Desilusão e fúria total. Houve uns assobios e eu, como bom português e no meu péssimo inglês, avanço e digo-lhes provocatóriamente:
«-E nós também estamos muito cansados de estar, aqui ao frio, à espera do Sr. Hoffman!»
Logo os dois «guarda-costas» avançaram para mim e o magrinho tira os óculos e põe-me a mão no braço:
«-Olha!! Tu não és o Mário Viegas?! Eu sou português. De Cascais. Comecei a fazer Teatro no TEC, com o Avillez. E agora estou aqui a trabalhar neste Teatro».
Logo nessa noite eu, o Juvenal Garcês e o Simão, ficamos amigos para sempre. E este homem apareceu-nos, um ano depois, em Lisboa, para inaugurar connosco a Companhia Teatral do Chiado em 1990. Já tinha conseguido fazer uma peça em Londres, figurações em Óperas, pequenos papéis numa óptima série da BBC, trabalhando em hotéis, como porteiro e como «pseudo-guarda-costas» de Hoffman. E mais grave ainda, ter sido aceite numa das melhores escolas de Teatro inglesas, o que é dificílimo!!
É com estas pessoas AMIGAS, HUMILDES, TALENTOSAS; que se constrói uma Companhia... Um Espectáculo.

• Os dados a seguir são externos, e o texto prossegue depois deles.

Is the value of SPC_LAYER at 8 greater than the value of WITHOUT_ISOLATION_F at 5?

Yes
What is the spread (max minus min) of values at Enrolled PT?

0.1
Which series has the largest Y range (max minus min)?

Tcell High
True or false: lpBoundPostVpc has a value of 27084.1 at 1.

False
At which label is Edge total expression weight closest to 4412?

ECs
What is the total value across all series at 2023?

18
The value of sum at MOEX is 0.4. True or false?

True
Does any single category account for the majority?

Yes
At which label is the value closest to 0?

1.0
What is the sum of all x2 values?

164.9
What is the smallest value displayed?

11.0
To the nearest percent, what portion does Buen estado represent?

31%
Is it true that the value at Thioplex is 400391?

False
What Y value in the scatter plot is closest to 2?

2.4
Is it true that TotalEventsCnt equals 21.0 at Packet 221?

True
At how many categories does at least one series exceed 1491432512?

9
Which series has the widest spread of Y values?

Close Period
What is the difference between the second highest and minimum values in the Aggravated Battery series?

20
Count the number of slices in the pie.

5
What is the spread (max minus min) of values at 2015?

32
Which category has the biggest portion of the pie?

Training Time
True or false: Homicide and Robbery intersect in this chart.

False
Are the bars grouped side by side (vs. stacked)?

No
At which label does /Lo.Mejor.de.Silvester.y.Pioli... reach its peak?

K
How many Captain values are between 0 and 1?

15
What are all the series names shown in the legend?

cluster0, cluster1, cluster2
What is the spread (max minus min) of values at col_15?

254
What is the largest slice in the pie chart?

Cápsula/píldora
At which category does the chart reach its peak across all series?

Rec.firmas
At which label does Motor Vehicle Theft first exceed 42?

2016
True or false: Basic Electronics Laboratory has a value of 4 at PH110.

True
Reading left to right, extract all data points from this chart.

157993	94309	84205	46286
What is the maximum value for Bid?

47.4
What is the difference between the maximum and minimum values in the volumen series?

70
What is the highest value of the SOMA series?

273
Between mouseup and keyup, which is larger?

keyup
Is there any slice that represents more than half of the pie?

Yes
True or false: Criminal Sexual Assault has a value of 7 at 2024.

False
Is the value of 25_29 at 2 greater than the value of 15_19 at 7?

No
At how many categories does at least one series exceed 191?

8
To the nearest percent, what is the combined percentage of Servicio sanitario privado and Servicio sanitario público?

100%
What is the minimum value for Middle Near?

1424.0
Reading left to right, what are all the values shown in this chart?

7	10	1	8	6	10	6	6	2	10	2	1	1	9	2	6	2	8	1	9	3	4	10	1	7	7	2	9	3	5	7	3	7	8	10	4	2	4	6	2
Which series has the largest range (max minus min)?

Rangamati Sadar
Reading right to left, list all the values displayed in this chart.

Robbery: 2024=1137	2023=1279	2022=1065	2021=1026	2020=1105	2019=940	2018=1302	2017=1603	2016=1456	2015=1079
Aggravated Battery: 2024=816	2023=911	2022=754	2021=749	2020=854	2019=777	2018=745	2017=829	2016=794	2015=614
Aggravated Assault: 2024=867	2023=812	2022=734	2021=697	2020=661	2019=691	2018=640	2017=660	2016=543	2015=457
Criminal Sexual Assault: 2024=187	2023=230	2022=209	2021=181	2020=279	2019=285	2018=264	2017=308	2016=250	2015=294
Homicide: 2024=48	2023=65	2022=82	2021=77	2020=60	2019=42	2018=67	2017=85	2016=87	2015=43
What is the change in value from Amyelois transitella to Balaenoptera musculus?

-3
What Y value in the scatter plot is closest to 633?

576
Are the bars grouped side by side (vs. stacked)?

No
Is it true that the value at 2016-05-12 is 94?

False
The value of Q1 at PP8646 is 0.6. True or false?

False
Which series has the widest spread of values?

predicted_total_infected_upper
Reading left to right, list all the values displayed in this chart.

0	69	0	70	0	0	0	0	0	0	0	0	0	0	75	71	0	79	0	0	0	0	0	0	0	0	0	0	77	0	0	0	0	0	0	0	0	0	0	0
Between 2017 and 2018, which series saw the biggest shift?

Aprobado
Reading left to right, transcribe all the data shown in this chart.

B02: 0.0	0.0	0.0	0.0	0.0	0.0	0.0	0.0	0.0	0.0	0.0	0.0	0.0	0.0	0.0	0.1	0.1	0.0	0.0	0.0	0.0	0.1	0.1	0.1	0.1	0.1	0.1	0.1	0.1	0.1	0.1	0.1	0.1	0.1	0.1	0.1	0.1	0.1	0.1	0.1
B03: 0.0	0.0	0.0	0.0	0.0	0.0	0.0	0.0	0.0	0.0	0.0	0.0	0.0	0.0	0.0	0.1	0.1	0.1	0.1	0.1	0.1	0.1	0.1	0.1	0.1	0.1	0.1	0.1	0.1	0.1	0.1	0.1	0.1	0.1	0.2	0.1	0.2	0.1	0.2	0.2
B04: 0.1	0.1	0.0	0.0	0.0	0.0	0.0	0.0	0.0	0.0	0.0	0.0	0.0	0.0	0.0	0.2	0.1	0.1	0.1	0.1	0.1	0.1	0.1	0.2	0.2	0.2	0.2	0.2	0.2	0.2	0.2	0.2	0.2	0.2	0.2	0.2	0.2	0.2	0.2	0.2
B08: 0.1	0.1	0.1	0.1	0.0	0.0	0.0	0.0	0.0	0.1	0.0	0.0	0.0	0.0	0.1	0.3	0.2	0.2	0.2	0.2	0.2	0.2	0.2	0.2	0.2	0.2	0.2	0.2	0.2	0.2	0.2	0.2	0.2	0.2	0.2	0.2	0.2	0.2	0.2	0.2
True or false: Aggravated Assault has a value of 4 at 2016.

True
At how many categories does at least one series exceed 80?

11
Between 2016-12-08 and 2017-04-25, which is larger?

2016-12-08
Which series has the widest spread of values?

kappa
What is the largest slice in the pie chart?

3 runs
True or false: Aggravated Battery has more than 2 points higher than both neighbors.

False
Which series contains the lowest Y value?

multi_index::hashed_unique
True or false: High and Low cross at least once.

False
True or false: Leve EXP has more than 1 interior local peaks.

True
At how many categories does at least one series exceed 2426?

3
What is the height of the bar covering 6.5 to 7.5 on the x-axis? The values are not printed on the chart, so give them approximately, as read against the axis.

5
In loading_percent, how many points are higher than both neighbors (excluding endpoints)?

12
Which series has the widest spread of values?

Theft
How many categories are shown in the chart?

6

E não com pretensiosos e medíocres, que proliferam cada vez mais no nosso Teatro, Televisão e Cinema. Que até apresentam falsas biografias e cursos tirados «lá fora»...
Bem... Hoje é só para dizer bem!
Obrigado Simãozinho! (Pela tua Humildade e Talento)
Obrigado Eunice! (Pela sua Luz para Meca)
Obrigado Carlos! (Pelo seu Amor aos Actores)

P.S. – Atenção! Esta croniqueta não tem nada a ver com o nosso Joaquim d’Almeida, mais conhecido pelo «Quim d’Hollywood», ou com o nosso Filipe La Féria, que escreveu um «curriculum» num programa do Dona Maria, a dizer que tinha um Curso de Encenação tirado em Londres, quando só lá esteve uns tempos a servir à mesa num restaurante... o que, aliás não é vergonha.